Concenant les enrouleur de génois, voici quelques consideration d'un maitre voilier (hé oui c'est notre titre !!!).

Premier probléme : le poid !!!

Le grammage , en effet un GE (Génois pour Enrouleur) devra avoir un grammage (en gr/m2) capable de supporter toute une gamme de vent soit, pour un croiseur de 10m, de 15nd à 35/40nd (après c'est tourmentin !!!) ce qui implique un grammage trés fort et des renforts adaptés en épaisseur et en surface. Ainsi, pour ce même croiseur, à surface égale, un GE sera environt  20% à 30% plus lourd. De plus, un GE sera pourvu d'une bande anti-UV qui, dans l'idéal, sera en acrylique (et encore 330gr/m2 en plus ) ce qui flingue encore le devis de poids . Du coup, entre 0 et 15nd de vent, surtout au portant, bonjour les dégats..........

Le poid de la structure de l'enrouleur (tube et tambour) se retrouve au mauvais endroit : en hauteur et à l'avant = mauvaise influence sur le rouli et le tanguage. Il est possible de remédier en partie à ce problème avec les matériaux moderne type carbonne mais à quel prix !!!
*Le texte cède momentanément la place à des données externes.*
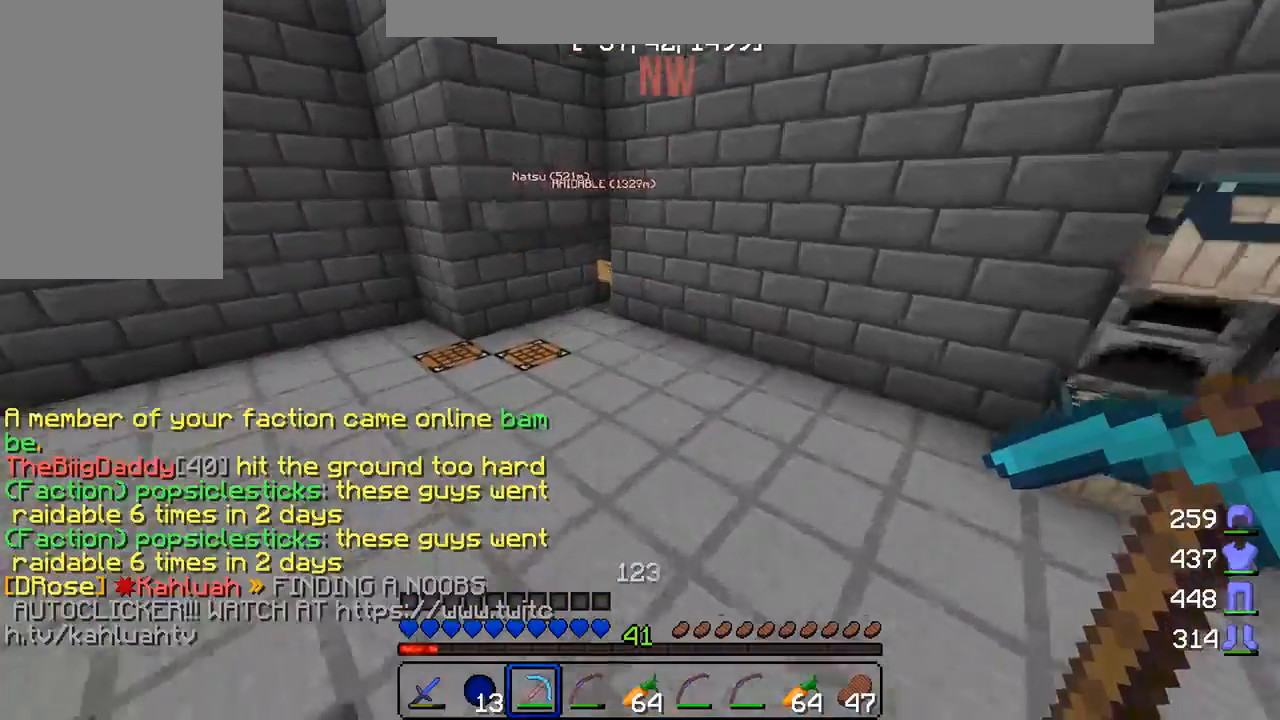
{"keys": ["a", "d", "w"], "mouse": [], "events": [[367, "a", "up"], [367, "d", "down"], [467, "a", "down"]]}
Deuxieme problème : l'aérodynamysme

Le phénomène de l'enroulement par le guindant génére cinq problèmes d'ordre aérodynamique :

1/ le centre de voilure du genois monte et avance (tout le contraire de ceux que doit faire un centre de voilure quand le vent monte) ce qui implique plus de gite (hauteur) et plus de tanguage (avancement).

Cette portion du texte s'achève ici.